§ What needs to be done:
Everything from the line with "NIVEAU D'ÉDUCATION" to the end of the entries should be copied exactly, and nothing else.

Given data below:

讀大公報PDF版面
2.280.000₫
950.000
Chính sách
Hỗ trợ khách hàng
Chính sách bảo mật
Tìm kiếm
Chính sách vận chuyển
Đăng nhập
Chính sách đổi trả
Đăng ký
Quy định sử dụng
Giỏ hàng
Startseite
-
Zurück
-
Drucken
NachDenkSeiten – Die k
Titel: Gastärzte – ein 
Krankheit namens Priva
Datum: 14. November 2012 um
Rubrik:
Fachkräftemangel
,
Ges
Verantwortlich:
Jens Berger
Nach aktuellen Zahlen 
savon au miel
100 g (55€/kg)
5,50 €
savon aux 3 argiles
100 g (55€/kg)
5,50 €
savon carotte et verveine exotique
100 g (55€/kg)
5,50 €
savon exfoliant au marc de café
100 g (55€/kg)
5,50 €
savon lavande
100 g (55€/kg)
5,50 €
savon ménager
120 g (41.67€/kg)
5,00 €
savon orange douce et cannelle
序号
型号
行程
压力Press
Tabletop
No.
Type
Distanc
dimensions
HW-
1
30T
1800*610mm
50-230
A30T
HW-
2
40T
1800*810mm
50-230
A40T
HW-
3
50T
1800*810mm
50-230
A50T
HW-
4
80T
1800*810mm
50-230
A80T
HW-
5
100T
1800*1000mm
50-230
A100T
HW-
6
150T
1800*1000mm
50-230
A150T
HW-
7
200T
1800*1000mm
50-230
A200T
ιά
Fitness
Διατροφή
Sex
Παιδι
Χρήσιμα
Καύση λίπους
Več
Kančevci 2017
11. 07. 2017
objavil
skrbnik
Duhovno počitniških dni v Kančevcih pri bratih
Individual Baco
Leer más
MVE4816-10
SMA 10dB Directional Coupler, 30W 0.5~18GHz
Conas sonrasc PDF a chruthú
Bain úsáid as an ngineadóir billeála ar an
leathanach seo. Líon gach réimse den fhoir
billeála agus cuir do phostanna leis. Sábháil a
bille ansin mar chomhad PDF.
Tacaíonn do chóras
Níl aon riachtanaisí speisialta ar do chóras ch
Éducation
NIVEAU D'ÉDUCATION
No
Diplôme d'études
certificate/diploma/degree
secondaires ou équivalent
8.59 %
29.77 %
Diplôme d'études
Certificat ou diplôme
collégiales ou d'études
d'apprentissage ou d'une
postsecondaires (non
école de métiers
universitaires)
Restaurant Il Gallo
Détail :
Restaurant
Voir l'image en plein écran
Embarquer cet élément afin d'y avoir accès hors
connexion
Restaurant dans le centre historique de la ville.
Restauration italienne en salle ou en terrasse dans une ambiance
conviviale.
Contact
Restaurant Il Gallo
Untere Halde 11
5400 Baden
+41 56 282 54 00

End of Given data.

§ Response to the task:
NIVEAU D'ÉDUCATION
No
Diplôme d'études
certificate/diploma/degree
secondaires ou équivalent
8.59 %
29.77 %
Diplôme d'études
Certificat ou diplôme
collégiales ou d'études
d'apprentissage ou d'une
postsecondaires (non
école de métiers
universitaires)
Restaurant Il Gallo
Détail :
Restaurant
Voir l'image en plein écran
Embarquer cet élément afin d'y avoir accès hors
connexion
Restaurant dans le centre historique de la ville.
Restauration italienne en salle ou en terrasse dans une ambiance
conviviale.
Contact
Restaurant Il Gallo
Untere Halde 11
5400 Baden
+41 56 282 54 00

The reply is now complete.